ひとつは,多くの入院患児が通常の使用方法とは異なった新しい遊び方をすることで,万華鏡を覗く穴からビーズを入れて覗いたりしていました.
そして,次に使用方法が理解できると乱暴に扱い始めることです.

最後に子どもは初めから設定してあるものよりも,自分で設定できる方が集中の度合いが高い傾向にあるということです.

最初のふたつの問題は,万華鏡本体の強化とチェンバー交換のシステムを変更することによって改善することができました.
最後の問題は,万華鏡を初めから作り上げて使用させるのではなく,最後の仕上げ(チップを入れること)をさせることにより,集中の度合いとオリジナリティーの向上を図ることができました.

----------P11
最後に考察です.
本研究は,チャイルドライフ・デザインの概念に基づき,万華鏡によるディストラクションツールを制作しました.

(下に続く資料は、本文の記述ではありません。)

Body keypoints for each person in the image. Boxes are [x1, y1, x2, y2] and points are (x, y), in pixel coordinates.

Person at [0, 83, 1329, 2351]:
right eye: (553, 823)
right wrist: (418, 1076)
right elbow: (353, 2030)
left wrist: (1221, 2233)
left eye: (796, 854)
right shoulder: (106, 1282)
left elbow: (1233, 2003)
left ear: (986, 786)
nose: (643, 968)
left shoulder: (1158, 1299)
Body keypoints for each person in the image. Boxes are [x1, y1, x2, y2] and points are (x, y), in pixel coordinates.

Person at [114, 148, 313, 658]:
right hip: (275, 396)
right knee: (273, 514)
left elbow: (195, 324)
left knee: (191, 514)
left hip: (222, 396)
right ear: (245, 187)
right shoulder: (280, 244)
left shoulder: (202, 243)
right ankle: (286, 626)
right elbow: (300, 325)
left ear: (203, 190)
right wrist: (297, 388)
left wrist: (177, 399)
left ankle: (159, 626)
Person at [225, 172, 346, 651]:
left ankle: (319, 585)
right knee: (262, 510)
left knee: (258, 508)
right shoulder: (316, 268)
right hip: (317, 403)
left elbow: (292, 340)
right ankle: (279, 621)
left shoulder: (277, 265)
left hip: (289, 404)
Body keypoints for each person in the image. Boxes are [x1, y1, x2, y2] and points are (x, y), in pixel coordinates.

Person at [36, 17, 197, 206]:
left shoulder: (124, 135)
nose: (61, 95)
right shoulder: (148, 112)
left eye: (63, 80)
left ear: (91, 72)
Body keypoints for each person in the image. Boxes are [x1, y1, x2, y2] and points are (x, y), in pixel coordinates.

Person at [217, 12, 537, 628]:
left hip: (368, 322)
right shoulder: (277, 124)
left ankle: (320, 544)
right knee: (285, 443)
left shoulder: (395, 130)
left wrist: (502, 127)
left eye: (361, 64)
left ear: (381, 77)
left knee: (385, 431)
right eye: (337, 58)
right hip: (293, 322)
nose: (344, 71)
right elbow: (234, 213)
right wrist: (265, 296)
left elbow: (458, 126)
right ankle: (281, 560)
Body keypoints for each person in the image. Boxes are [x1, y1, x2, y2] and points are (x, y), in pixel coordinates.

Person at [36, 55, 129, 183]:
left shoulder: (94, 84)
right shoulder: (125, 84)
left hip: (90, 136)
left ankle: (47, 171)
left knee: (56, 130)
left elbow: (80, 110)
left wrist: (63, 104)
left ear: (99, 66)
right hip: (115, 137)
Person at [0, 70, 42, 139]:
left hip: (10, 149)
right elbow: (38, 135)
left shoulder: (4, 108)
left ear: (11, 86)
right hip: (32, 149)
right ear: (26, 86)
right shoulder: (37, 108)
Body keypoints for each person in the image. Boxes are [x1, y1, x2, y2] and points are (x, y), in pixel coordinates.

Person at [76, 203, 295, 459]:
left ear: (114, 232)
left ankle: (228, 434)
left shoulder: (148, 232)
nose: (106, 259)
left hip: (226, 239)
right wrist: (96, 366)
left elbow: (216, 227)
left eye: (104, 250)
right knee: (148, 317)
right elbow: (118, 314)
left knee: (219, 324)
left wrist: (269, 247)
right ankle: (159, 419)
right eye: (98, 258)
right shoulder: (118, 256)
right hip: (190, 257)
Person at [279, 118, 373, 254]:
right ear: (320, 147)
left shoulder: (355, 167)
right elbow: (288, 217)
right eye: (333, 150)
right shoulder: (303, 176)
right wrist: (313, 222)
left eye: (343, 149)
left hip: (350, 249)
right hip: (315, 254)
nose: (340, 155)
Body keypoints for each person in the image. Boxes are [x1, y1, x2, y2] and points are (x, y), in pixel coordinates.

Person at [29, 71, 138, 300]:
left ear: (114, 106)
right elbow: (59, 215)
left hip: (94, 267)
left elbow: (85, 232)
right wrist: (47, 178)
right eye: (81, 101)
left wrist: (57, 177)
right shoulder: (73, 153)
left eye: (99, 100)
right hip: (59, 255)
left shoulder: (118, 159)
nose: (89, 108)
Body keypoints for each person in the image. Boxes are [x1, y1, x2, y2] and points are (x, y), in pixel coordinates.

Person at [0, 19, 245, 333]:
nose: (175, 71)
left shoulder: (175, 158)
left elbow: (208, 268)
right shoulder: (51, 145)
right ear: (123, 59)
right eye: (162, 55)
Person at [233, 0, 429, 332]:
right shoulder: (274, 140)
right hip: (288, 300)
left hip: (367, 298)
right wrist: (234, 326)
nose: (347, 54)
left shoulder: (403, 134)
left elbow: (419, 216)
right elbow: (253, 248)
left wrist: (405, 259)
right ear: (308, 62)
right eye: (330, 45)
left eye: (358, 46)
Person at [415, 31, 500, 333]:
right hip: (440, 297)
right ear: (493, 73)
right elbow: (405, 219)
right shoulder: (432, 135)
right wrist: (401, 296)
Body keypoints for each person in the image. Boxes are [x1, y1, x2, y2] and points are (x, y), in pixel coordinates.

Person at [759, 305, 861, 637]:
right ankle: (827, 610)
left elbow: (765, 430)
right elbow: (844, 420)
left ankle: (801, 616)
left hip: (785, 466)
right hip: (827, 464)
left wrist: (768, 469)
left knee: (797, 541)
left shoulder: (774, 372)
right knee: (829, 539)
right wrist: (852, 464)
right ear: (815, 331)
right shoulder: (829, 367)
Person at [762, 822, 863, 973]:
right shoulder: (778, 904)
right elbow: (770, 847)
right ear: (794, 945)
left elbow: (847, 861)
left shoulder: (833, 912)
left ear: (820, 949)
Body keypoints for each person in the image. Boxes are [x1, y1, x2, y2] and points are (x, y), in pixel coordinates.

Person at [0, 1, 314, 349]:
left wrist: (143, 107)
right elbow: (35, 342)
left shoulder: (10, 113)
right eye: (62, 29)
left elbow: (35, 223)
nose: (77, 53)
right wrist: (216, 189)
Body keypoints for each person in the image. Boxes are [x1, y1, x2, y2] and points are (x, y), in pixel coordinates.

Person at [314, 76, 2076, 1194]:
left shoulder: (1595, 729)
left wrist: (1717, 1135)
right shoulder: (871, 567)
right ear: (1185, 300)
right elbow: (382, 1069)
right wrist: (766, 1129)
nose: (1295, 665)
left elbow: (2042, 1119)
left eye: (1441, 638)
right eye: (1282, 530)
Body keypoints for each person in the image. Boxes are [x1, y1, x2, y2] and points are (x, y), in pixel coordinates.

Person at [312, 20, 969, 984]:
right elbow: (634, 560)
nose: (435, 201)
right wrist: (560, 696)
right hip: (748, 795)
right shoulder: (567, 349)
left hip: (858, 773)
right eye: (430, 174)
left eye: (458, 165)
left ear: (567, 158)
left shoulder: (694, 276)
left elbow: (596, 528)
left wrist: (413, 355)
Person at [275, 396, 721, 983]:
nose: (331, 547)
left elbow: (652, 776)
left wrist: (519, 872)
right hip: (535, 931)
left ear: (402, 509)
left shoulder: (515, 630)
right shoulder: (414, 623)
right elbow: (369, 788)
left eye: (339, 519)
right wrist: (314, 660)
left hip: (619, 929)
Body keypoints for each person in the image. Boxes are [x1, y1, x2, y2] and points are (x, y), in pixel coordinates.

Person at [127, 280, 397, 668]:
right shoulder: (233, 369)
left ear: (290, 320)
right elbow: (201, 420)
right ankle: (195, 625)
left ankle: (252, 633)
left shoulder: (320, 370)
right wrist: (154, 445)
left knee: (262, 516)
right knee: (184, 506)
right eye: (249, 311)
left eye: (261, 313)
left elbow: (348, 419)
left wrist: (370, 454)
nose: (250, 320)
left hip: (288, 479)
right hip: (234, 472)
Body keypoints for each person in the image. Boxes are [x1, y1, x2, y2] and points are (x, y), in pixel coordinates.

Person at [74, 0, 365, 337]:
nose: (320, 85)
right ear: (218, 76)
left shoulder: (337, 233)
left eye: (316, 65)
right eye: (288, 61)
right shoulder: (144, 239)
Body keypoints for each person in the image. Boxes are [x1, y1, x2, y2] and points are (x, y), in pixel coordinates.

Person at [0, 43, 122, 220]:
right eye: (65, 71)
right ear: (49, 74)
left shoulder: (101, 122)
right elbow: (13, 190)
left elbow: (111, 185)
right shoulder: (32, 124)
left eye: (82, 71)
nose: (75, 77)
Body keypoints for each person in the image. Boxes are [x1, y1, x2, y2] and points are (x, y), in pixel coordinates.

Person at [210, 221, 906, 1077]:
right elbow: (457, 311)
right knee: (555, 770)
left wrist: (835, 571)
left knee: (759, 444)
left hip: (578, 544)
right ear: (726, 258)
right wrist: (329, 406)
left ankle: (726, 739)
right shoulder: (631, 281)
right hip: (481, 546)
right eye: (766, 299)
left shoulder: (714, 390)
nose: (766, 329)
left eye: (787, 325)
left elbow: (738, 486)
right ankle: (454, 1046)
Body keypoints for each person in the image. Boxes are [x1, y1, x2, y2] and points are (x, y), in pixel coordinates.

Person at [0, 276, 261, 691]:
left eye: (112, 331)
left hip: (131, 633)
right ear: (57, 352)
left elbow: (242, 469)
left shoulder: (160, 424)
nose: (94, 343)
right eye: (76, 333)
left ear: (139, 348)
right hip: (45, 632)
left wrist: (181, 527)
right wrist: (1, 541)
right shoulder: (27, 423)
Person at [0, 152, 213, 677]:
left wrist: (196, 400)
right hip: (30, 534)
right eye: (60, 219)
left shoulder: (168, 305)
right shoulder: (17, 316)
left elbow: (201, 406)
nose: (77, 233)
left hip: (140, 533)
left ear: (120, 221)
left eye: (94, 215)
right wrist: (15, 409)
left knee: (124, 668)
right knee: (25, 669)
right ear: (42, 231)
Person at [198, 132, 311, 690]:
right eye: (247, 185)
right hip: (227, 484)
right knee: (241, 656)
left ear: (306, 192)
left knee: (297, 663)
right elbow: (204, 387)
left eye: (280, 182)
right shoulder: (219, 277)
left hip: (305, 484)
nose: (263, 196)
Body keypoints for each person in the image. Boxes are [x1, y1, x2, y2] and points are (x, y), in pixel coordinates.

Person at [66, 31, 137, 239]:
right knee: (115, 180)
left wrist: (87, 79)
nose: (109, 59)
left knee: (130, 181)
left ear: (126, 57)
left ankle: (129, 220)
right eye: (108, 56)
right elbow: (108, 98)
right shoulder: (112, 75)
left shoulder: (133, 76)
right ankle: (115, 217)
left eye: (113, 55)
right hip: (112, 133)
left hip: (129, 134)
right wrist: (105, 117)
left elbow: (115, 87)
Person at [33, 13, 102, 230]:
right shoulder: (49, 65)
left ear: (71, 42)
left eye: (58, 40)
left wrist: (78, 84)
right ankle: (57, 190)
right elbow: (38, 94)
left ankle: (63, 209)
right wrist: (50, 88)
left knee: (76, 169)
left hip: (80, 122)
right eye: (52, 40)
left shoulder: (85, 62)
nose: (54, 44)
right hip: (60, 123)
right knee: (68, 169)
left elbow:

本研究により,入院患児が自分でカスタマイズできるツールの方が,ディストラクションにはより効果的であり,他にもツールが治療中でベッド上から身動きのとれない入院患児にも有効な玩具になることがわかりました.

今後の展開としては,このツールは完成後北里大学病院小児病棟へ提供予定なので,今後この研究がさらに発展し,入院患児への良い助けとなることを期待します.